● What to do: Reproduce each record below exactly as written.

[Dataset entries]
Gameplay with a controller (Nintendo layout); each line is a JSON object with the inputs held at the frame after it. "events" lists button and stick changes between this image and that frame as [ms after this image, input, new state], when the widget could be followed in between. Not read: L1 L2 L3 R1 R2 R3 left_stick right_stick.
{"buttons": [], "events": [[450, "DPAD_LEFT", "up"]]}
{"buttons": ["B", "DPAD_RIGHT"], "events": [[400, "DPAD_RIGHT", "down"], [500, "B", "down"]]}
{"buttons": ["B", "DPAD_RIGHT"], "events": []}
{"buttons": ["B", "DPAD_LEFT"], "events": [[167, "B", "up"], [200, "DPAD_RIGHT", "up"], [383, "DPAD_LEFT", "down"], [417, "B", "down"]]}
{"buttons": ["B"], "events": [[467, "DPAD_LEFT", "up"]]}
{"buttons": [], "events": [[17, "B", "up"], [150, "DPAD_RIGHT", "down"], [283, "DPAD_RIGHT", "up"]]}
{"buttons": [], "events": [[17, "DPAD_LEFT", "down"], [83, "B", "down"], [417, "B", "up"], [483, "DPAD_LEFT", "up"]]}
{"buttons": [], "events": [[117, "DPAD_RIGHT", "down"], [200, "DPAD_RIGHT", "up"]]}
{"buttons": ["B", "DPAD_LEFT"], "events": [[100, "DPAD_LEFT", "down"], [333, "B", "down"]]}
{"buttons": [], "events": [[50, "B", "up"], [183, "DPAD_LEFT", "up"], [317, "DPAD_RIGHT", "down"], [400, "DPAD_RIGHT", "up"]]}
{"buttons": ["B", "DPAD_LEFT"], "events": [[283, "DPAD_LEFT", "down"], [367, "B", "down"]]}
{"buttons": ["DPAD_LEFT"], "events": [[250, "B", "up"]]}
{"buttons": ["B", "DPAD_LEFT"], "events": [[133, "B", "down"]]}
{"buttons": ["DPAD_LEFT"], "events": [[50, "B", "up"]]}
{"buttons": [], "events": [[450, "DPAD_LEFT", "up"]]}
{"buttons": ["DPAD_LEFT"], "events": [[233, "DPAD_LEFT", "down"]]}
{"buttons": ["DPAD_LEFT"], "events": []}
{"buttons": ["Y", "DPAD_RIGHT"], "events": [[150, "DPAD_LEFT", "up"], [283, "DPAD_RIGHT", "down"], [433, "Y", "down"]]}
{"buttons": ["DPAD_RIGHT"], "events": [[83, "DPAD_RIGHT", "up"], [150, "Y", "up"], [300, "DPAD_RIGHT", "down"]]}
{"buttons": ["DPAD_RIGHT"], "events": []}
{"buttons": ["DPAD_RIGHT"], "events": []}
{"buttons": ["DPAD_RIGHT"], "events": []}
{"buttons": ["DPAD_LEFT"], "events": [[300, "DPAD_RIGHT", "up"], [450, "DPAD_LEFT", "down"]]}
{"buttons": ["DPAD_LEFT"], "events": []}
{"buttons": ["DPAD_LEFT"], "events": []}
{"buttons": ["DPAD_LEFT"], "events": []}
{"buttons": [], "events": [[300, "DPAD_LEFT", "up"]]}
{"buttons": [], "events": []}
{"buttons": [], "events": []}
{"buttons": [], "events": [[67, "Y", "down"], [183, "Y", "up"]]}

● Output for this exercise:
Gameplay with a controller (Nintendo layout); each line is a JSON object with the inputs held at the frame after it. "events" lists button and stick changes between this image and that frame as [ms after this image, input, new state], when the widget could be followed in between. Not read: L1 L2 L3 R1 R2 R3 left_stick right_stick.
{"buttons": [], "events": [[450, "DPAD_LEFT", "up"]]}
{"buttons": ["B", "DPAD_RIGHT"], "events": [[400, "DPAD_RIGHT", "down"], [500, "B", "down"]]}
{"buttons": ["B", "DPAD_RIGHT"], "events": []}
{"buttons": ["B", "DPAD_LEFT"], "events": [[167, "B", "up"], [200, "DPAD_RIGHT", "up"], [383, "DPAD_LEFT", "down"], [417, "B", "down"]]}
{"buttons": ["B"], "events": [[467, "DPAD_LEFT", "up"]]}
{"buttons": [], "events": [[17, "B", "up"], [150, "DPAD_RIGHT", "down"], [283, "DPAD_RIGHT", "up"]]}
{"buttons": [], "events": [[17, "DPAD_LEFT", "down"], [83, "B", "down"], [417, "B", "up"], [483, "DPAD_LEFT", "up"]]}
{"buttons": [], "events": [[117, "DPAD_RIGHT", "down"], [200, "DPAD_RIGHT", "up"]]}
{"buttons": ["B", "DPAD_LEFT"], "events": [[100, "DPAD_LEFT", "down"], [333, "B", "down"]]}
{"buttons": [], "events": [[50, "B", "up"], [183, "DPAD_LEFT", "up"], [317, "DPAD_RIGHT", "down"], [400, "DPAD_RIGHT", "up"]]}
{"buttons": ["B", "DPAD_LEFT"], "events": [[283, "DPAD_LEFT", "down"], [367, "B", "down"]]}
{"buttons": ["DPAD_LEFT"], "events": [[250, "B", "up"]]}
{"buttons": ["B", "DPAD_LEFT"], "events": [[133, "B", "down"]]}
{"buttons": ["DPAD_LEFT"], "events": [[50, "B", "up"]]}
{"buttons": [], "events": [[450, "DPAD_LEFT", "up"]]}
{"buttons": ["DPAD_LEFT"], "events": [[233, "DPAD_LEFT", "down"]]}
{"buttons": ["DPAD_LEFT"], "events": []}
{"buttons": ["Y", "DPAD_RIGHT"], "events": [[150, "DPAD_LEFT", "up"], [283, "DPAD_RIGHT", "down"], [433, "Y", "down"]]}
{"buttons": ["DPAD_RIGHT"], "events": [[83, "DPAD_RIGHT", "up"], [150, "Y", "up"], [300, "DPAD_RIGHT", "down"]]}
{"buttons": ["DPAD_RIGHT"], "events": []}
{"buttons": ["DPAD_RIGHT"], "events": []}
{"buttons": ["DPAD_RIGHT"], "events": []}
{"buttons": ["DPAD_LEFT"], "events": [[300, "DPAD_RIGHT", "up"], [450, "DPAD_LEFT", "down"]]}
{"buttons": ["DPAD_LEFT"], "events": []}
{"buttons": ["DPAD_LEFT"], "events": []}
{"buttons": ["DPAD_LEFT"], "events": []}
{"buttons": [], "events": [[300, "DPAD_LEFT", "up"]]}
{"buttons": [], "events": []}
{"buttons": [], "events": []}
{"buttons": [], "events": [[67, "Y", "down"], [183, "Y", "up"]]}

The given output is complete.